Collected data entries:
--- --- ---

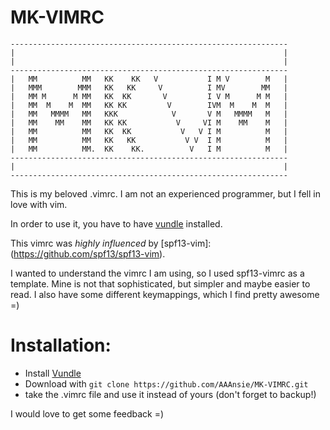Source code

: MK-VIMRC
========
    --------------------------------------------------------------
    |                                                            |
    |                                                            |
    --------------------------------------------------------------
    |   MM          MM   KK    KK   V           I M V        M   |
    |   MMM        MMM   KK   KK     V          I MV        MM   |
    |   MM M      M MM   KK  KK       V         I V M      M M   |
    |   MM  M    M  MM   KK KK         V        IVM  M    M  M   |
    |   MM   MMMM   MM   KKK            V       V M   MMMM   M   |
    |   MM    MM    MM   KK KK           V     VI M    MM    M   |
    |   MM          MM   KK  KK           V   V I M          M   |
    |   MM          MM   KK   KK           V V  I M          M   |
    |   MM          MM.  KK    KK.          V   I M          M   |
    --------------------------------------------------------------
    |                                                            |
    --------------------------------------------------------------



This is my beloved .vimrc. I am not an experienced programmer, 
but I fell in love with vim. 

In order to use it, you have to have [vundle](https://github.com/gmarik/Vundle.vim) installed. 

This vimrc was *highly influenced* by [spf13-vim]:  
(https://github.com/spf13/spf13-vim).


I wanted to understand the vimrc I am using, so I used spf13-vimrc as a template.
Mine is not that sophisticated, but simpler and maybe easier to read. I also have 
some different keymappings, which I find pretty awesome =)



# Installation:

- Install [Vundle](https://github.com/gmarik/Vundle.vim)
- Download with `git clone https://github.com/AAAnsie/MK-VIMRC.git`
- take the .vimrc file and use it instead of yours (don't forget to backup!)


I would love to get some feedback =)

--- --- ---

Task directions: Please repeat the entries exactly. Do not include the pictures.

Response to this task:
Source code

: MK-VIMRC
========
    --------------------------------------------------------------
    |                                                            |
    |                                                            |
    --------------------------------------------------------------
    |   MM          MM   KK    KK   V           I M V        M   |
    |   MMM        MMM   KK   KK     V          I MV        MM   |
    |   MM M      M MM   KK  KK       V         I V M      M M   |
    |   MM  M    M  MM   KK KK         V        IVM  M    M  M   |
    |   MM   MMMM   MM   KKK            V       V M   MMMM   M   |
    |   MM    MM    MM   KK KK           V     VI M    MM    M   |
    |   MM          MM   KK  KK           V   V I M          M   |
    |   MM          MM   KK   KK           V V  I M          M   |
    |   MM          MM.  KK    KK.          V   I M          M   |
    --------------------------------------------------------------
    |                                                            |
    --------------------------------------------------------------



This is my beloved .vimrc. I am not an experienced programmer, 
but I fell in love with vim. 

In order to use it, you have to have [vundle](https://github.com/gmarik/Vundle.vim) installed. 

This vimrc was *highly influenced* by [spf13-vim]:  
(https://github.com/spf13/spf13-vim).


I wanted to understand the vimrc I am using, so I used spf13-vimrc as a template.
Mine is not that sophisticated, but simpler and maybe easier to read. I also have 
some different keymappings, which I find pretty awesome =)



# Installation:

- Install [Vundle](https://github.com/gmarik/Vundle.vim)
- Download with `git clone https://github.com/AAAnsie/MK-VIMRC.git`
- take the .vimrc file and use it instead of yours (don't forget to backup!)


I would love to get some feedback =)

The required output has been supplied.